### TO-DO ITEM
Search the data for "sizing". Each line containing it is to be copied.

——————————

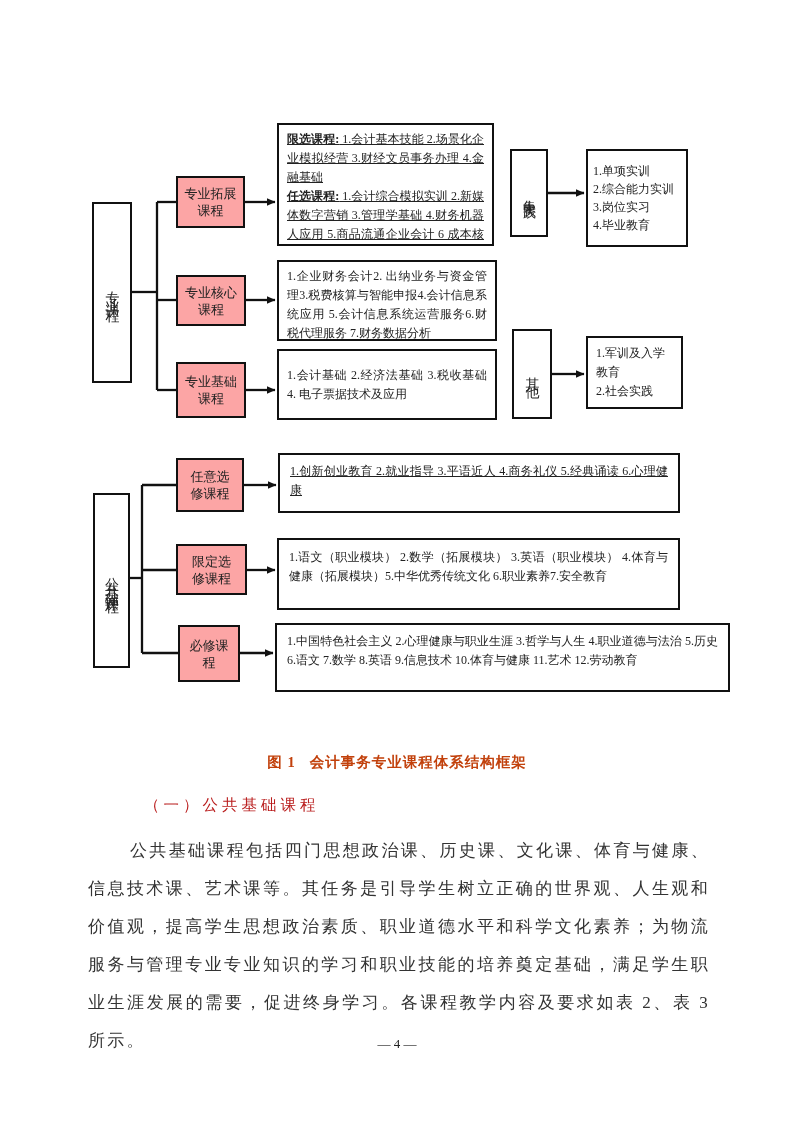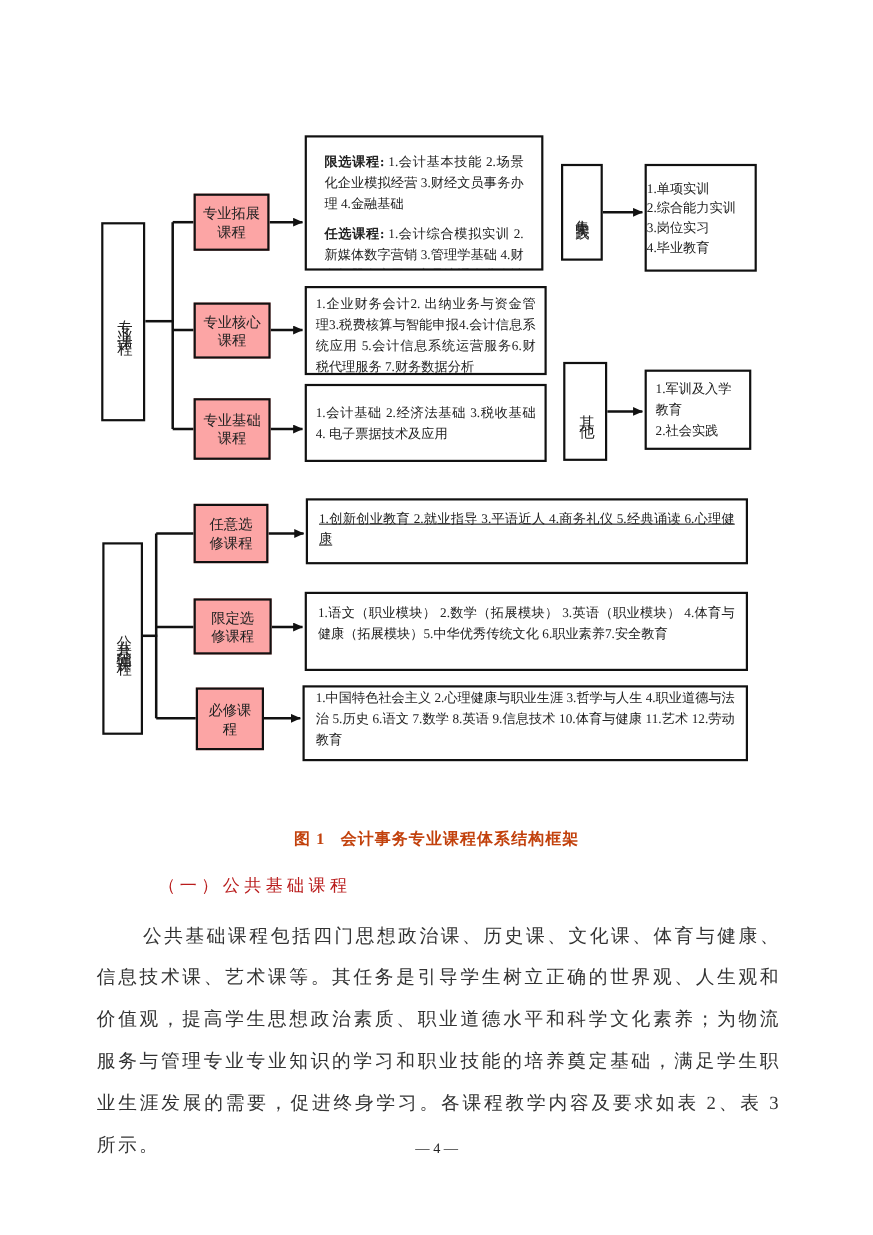--- a/index.html
+++ b/index.html
@@ -15,21 +15,21 @@
   }
   .lbox{
     position:absolute;border:2px solid #111;display:flex;align-items:center;justify-content:center;
     text-align:center;font-size:13px;line-height:17px;white-space:pre-line;background:#fca5a5;
     box-sizing:border-box;color:#222;
   }
   .cbox{
     position:absolute;border:2px solid #111;font-size:12px;line-height:19px;background:#fff;
     box-sizing:border-box;padding:5px 8px;overflow:hidden;color:#222;text-align:justify;
   }
-  .cbox p{margin:8px;}
+  .cbox p{margin:0;text-decoration:underline;}
   .cbox b{font-weight:bold;}
   .pre{white-space:pre-wrap;}
   .vcenter{display:flex;flex-direction:column;justify-content:center;}
   svg.connectors{position:absolute;left:0;top:0;pointer-events:none;}
   svg.connectors line{stroke:#111;stroke-width:2.3;}
   
   .caption{position:absolute;left:0;top:753px;width:794px;text-align:center;
     font-weight:bold;font-size:14.5px;letter-spacing:1px;color:#c2410c;}
   .caption .cap-prefix{margin-right:14px;}
   .sec-heading{position:absolute;left:144px;top:795px;font-size:15.5px;letter-spacing:4px;color:#b91c1c;}
@@ -87,21 +87,21 @@
 
   <div class="cbox" style="left:277px;top:260px;width:220px;height:81px;">1.企业财务会计2. 出纳业务与资金管理3.税费核算与智能申报4.会计信息系统应用 5.会计信息系统运营服务6.财税代理服务 7.财务数据分析</div>
 
   <div class="lbox" style="left:176px;top:362px;width:70px;height:56px;">专业基础
 课程</div>
 
   <div class="cbox vcenter" style="left:277px;top:349px;width:220px;height:71px;">1.会计基础 2.经济法基础 3.税收基础 4. 电子票据技术及应用</div>
 
   <div class="vbox" style="left:510px;top:149px;width:38px;height:88px;letter-spacing:2px;font-size:13px;">集中实践</div>
 
-  <div class="cbox pre vcenter" style="left:586px;top:149px;width:102px;height:98px;line-height:18px;padding:4px 9px 4px 0;text-align:left;">1.单项实训
+  <div class="cbox pre vcenter" style="left:586px;top:149px;width:102px;height:98px;line-height:18px;padding:4px 9px 4px 5px;text-align:left;">1.单项实训
 2.综合能力实训
 3.岗位实习
 4.毕业教育</div>
 
   <div class="vbox" style="left:512px;top:329px;width:40px;height:90px;letter-spacing:8px;">其他</div>
 
   <div class="cbox pre vcenter" style="left:586px;top:336px;width:97px;height:73px;padding:4px 8px;text-align:left;">1.军训及入学教育
 2.社会实践</div>
 
   <div class="vbox" style="left:93px;top:493px;width:37px;height:175px;letter-spacing:5px;">公共基础课程</div>
@@ -112,21 +112,21 @@
   <div class="cbox" style="left:278px;top:453px;width:402px;height:60px;padding:7px 10px;text-decoration:underline;">1.创新创业教育 2.就业指导 3.平语近人 4.商务礼仪 5.经典诵读 6.心理健康</div>
 
   <div class="lbox" style="left:176px;top:544px;width:71px;height:51px;">限定选
 修课程</div>
 
   <div class="cbox" style="left:277px;top:538px;width:403px;height:72px;padding:8px 10px;">1.语文（职业模块） 2.数学（拓展模块） 3.英语（职业模块） 4.体育与健康（拓展模块）5.中华优秀传统文化 6.职业素养7.安全教育</div>
 
   <div class="lbox" style="left:178px;top:625px;width:62px;height:57px;">必修课
 程</div>
 
-  <div class="cbox" style="left:275px;top:623px;width:405px;height:69px;padding:0 10px;">1.中国特色社会主义 2.心理健康与职业生涯 3.哲学与人生 4.职业道德与法治 5.历史 6.语文 7.数学 8.英语 9.信息技术 10.体育与健康 11.艺术 12.劳动教育</div>
+  <div class="cbox" style="left:275px;top:623px;width:455px;height:69px;padding:7px 10px;">1.中国特色社会主义 2.心理健康与职业生涯 3.哲学与人生 4.职业道德与法治 5.历史 6.语文 7.数学 8.英语 9.信息技术 10.体育与健康 11.艺术 12.劳动教育</div>
 
   <div class="caption">
     <span class="cap-prefix">图 1</span><span>会计事务专业课程体系结构框架</span>
   </div>
 
   <div class="sec-heading">（一）公共基础课程</div>
 
   <div class="body-par">公共基础课程包括四门思想政治课、历史课、文化课、体育与健康、信息技术课、艺术课等。其任务是引导学生树立正确的世界观、人生观和价值观，提高学生思想政治素质、职业道德水平和科学文化素养；为物流服务与管理专业专业知识的学习和职业技能的培养奠定基础，满足学生职业生涯发展的需要，促进终身学习。各课程教学内容及要求如表 2、表 3 所示。</div>
 
   <div class="page-num">— 4 —</div>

——————————

### SOLUTION TO THIS EXERCISE
     box-sizing:border-box;color:#222;
     box-sizing:border-box;padding:5px 8px;overflow:hidden;color:#222;text-align:justify;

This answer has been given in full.